Wenn das stimmt, dann wollte also keiner Bürgermeister in Neulewin werden, weil man als Bürgermeister zwar zu allerlei Sitzungen laufen muss – dort aber über nichts wirklich entscheiden kann. Nur: Was ist dann eigentlich so schlimm daran, wenn es keinen Bürgermeister oder keine Bürgermeisterin gibt?

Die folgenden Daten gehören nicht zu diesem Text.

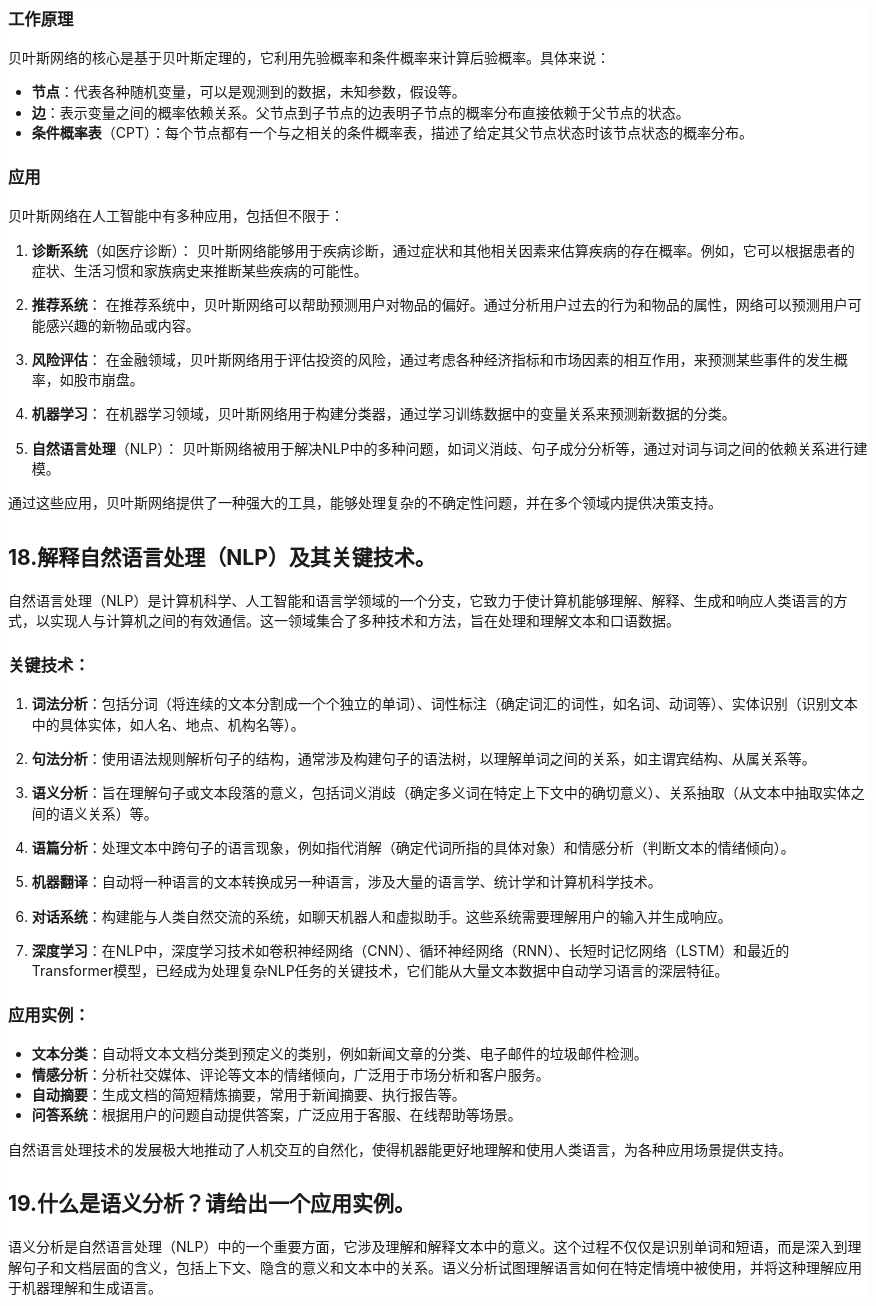 ### 工作原理

贝叶斯网络的核心是基于贝叶斯定理的，它利用先验概率和条件概率来计算后验概率。具体来说：

- **节点**：代表各种随机变量，可以是观测到的数据，未知参数，假设等。
- **边**：表示变量之间的概率依赖关系。父节点到子节点的边表明子节点的概率分布直接依赖于父节点的状态。
- **条件概率表**（CPT）：每个节点都有一个与之相关的条件概率表，描述了给定其父节点状态时该节点状态的概率分布。

### 应用

贝叶斯网络在人工智能中有多种应用，包括但不限于：

1. **诊断系统**（如医疗诊断）：
   贝叶斯网络能够用于疾病诊断，通过症状和其他相关因素来估算疾病的存在概率。例如，它可以根据患者的症状、生活习惯和家族病史来推断某些疾病的可能性。

2. **推荐系统**：
   在推荐系统中，贝叶斯网络可以帮助预测用户对物品的偏好。通过分析用户过去的行为和物品的属性，网络可以预测用户可能感兴趣的新物品或内容。

3. **风险评估**：
   在金融领域，贝叶斯网络用于评估投资的风险，通过考虑各种经济指标和市场因素的相互作用，来预测某些事件的发生概率，如股市崩盘。

4. **机器学习**：
   在机器学习领域，贝叶斯网络用于构建分类器，通过学习训练数据中的变量关系来预测新数据的分类。

5. **自然语言处理**（NLP）：
   贝叶斯网络被用于解决NLP中的多种问题，如词义消歧、句子成分分析等，通过对词与词之间的依赖关系进行建模。

通过这些应用，贝叶斯网络提供了一种强大的工具，能够处理复杂的不确定性问题，并在多个领域内提供决策支持。
## 18.解释自然语言处理（NLP）及其关键技术。
自然语言处理（NLP）是计算机科学、人工智能和语言学领域的一个分支，它致力于使计算机能够理解、解释、生成和响应人类语言的方式，以实现人与计算机之间的有效通信。这一领域集合了多种技术和方法，旨在处理和理解文本和口语数据。

### 关键技术：

1. **词法分析**：包括分词（将连续的文本分割成一个个独立的单词）、词性标注（确定词汇的词性，如名词、动词等）、实体识别（识别文本中的具体实体，如人名、地点、机构名等）。

2. **句法分析**：使用语法规则解析句子的结构，通常涉及构建句子的语法树，以理解单词之间的关系，如主谓宾结构、从属关系等。

3. **语义分析**：旨在理解句子或文本段落的意义，包括词义消歧（确定多义词在特定上下文中的确切意义）、关系抽取（从文本中抽取实体之间的语义关系）等。

4. **语篇分析**：处理文本中跨句子的语言现象，例如指代消解（确定代词所指的具体对象）和情感分析（判断文本的情绪倾向）。

5. **机器翻译**：自动将一种语言的文本转换成另一种语言，涉及大量的语言学、统计学和计算机科学技术。

6. **对话系统**：构建能与人类自然交流的系统，如聊天机器人和虚拟助手。这些系统需要理解用户的输入并生成响应。

7. **深度学习**：在NLP中，深度学习技术如卷积神经网络（CNN）、循环神经网络（RNN）、长短时记忆网络（LSTM）和最近的Transformer模型，已经成为处理复杂NLP任务的关键技术，它们能从大量文本数据中自动学习语言的深层特征。

### 应用实例：

- **文本分类**：自动将文本文档分类到预定义的类别，例如新闻文章的分类、电子邮件的垃圾邮件检测。
- **情感分析**：分析社交媒体、评论等文本的情绪倾向，广泛用于市场分析和客户服务。
- **自动摘要**：生成文档的简短精炼摘要，常用于新闻摘要、执行报告等。
- **问答系统**：根据用户的问题自动提供答案，广泛应用于客服、在线帮助等场景。

自然语言处理技术的发展极大地推动了人机交互的自然化，使得机器能更好地理解和使用人类语言，为各种应用场景提供支持。
## 19.什么是语义分析？请给出一个应用实例。
语义分析是自然语言处理（NLP）中的一个重要方面，它涉及理解和解释文本中的意义。这个过程不仅仅是识别单词和短语，而是深入到理解句子和文档层面的含义，包括上下文、隐含的意义和文本中的关系。语义分析试图理解语言如何在特定情境中被使用，并将这种理解应用于机器理解和生成语言。
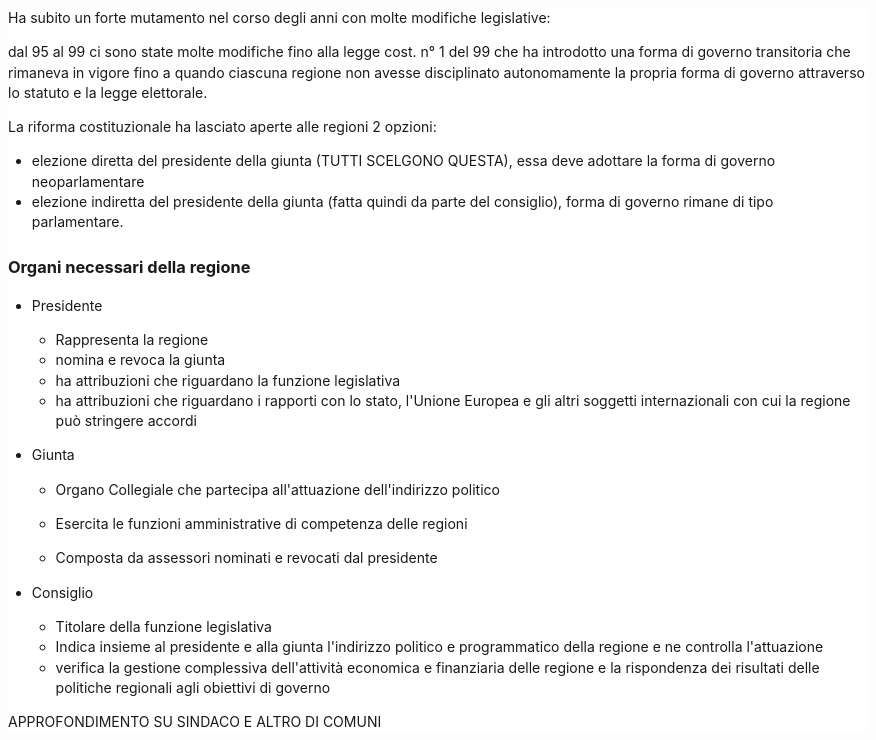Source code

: Ha subito un forte mutamento nel corso degli anni con molte modifiche legislative:

dal 95 al 99 ci sono state molte modifiche fino alla legge cost. n° 1 del 99 che ha introdotto una forma di governo transitoria che rimaneva in vigore fino a quando ciascuna regione non avesse disciplinato autonomamente la propria forma di governo attraverso lo statuto e la legge elettorale.

La riforma costituzionale ha lasciato aperte alle regioni 2 opzioni:

- elezione diretta del presidente della giunta (TUTTI SCELGONO QUESTA), essa deve adottare la forma di governo neoparlamentare
- elezione indiretta del presidente della giunta (fatta quindi da parte del consiglio), forma di governo rimane di tipo parlamentare.

### Organi necessari della regione

- Presidente

  - Rappresenta la regione
  - nomina e revoca la giunta
  - ha attribuzioni che riguardano la funzione legislativa
  - ha attribuzioni che riguardano i rapporti con lo stato, l'Unione Europea e gli altri soggetti internazionali con cui la regione può stringere accordi 

- Giunta 

  - Organo Collegiale che partecipa all'attuazione dell'indirizzo politico

  - Esercita le funzioni amministrative di competenza delle regioni
  - Composta da assessori nominati e revocati dal presidente

- Consiglio

  - Titolare della funzione legislativa
  - Indica insieme al presidente e alla giunta l'indirizzo politico e programmatico della regione e ne controlla l'attuazione
  - verifica la gestione complessiva dell'attività economica e finanziaria delle regione e la rispondenza dei risultati delle politiche regionali agli obiettivi di governo



APPROFONDIMENTO SU SINDACO E ALTRO DI COMUNI

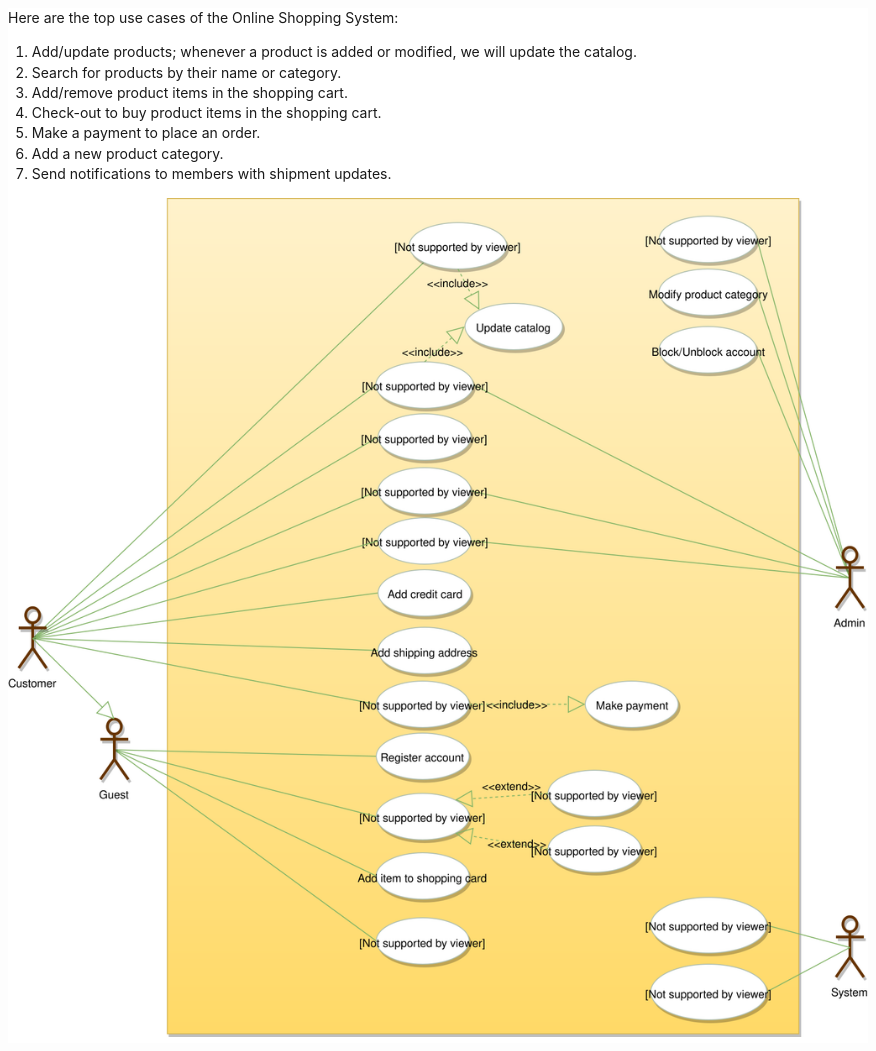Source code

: Here are the top use cases of the Online Shopping System:
1. Add/update products; whenever a product is added or modified, we will update the catalog.<br>
2. Search for products by their name or category.<br>
3. Add/remove product items in the shopping cart.<br>
4. Check-out to buy product items in the shopping cart.<br>
5. Make a payment to place an order.<br>
6. Add a new product category.<br>
7. Send notifications to members with shipment updates.<br>

<p align="center">
  <img src="images/amazon_usercase.svg"><br>
</p>

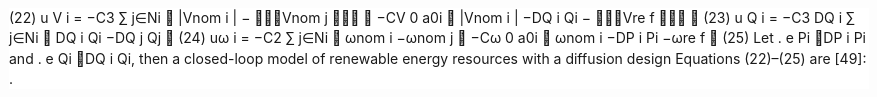 (22)
u V
i = −C3 ∑
j∈Ni

|Vnom
i
| −
Vnom
j


−CV
0 a0i

|Vnom
i
| −DQ
i Qi −
Vre f 

(23)
u Q
i = −C3
DQ
i
∑
j∈Ni

DQ
i Qi −DQ
j Qj

(24)
uω
i
= −C2 ∑
j∈Ni

ωnom
i
−ωnom
j

−Cω
0 a0i

ωnom
i
−DP
i Pi −ωre f 
(25)
Let
.
e Pi ≜DP
i Pi and
.
e Qi ≜DQ
i Qi, then a closed-loop model of renewable energy resources with a diffusion design Equations (22)–(25) are [49]:
.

Neulewin gehört zum Amt Barnim-Oderbruch. Dort werden insgesamt sechs Gemeinden zentral verwaltet und dort gibt es alles, was man eben so braucht für eine Verwaltung. Es gibt eine Kämmerei, ein Bauamt, ein Ordnungsamt und es gibt Amtsdirektor Karsten Birkholz. Der ist vorsichtig bei der Frage, wie wichtig eigentlich so eine Bürgermeisterin in Neulewin ist. Einerseits will er nicht den Eindruck erwecken, als sei Neulewin über Monate ein Problemfall gewesen, so kopflos wie es war. „Es gab eine stellvertretende Bürgermeisterin und damit waren erst einmal alle Sitzungen abgedeckt, hatten wir als Verwaltung eine Ansprechpartnerin.“ Andererseits will Birkholz aber auch nicht sagen, dass in Neulewin in der Zeit alles in Ordnung war – denn das hieße ja, dass ein Neulewin ohne Bürgermeister in so einem zentral verwalteten Amt nicht einmal mehr ein Problemfall wäre, sondern irgendwie egal. „Natürlich ist das eine unschöne Situation für die Gemeinde, wenn sich da kein Fürsprecher findet“, sagt Birkholz. Denn das sei das wichtigste an dem Amt: Dass die Menschen vor Ort wüssten, an wen sie sich wenden könnten. Birkholz wünscht sich nur, dass sie sich dann doch nicht so oft und vor allem nicht mit jedem Anliegen an den ehrenamtlichen Bürgermeister wendeten. „Die sind oft Ansprechpartner für alle politischen Probleme – egal, ob es um die Straßenbeleuchtung geht oder die Flüchtlingspolitik“, sagt Birkholz. Diesen Spagat, zwischen der tatsächlichen Wirkmacht einer Bürgermeisterin und den Ansprüchen der Bürger, den trauten sich viele nicht zu. „Ich wünsche mir da mehr Verständnis, dass ein Bürgermeister nicht jedes politische Problem lösen kann – strukturell nicht und auch rein zeitlich nicht“, sagt Birkholz.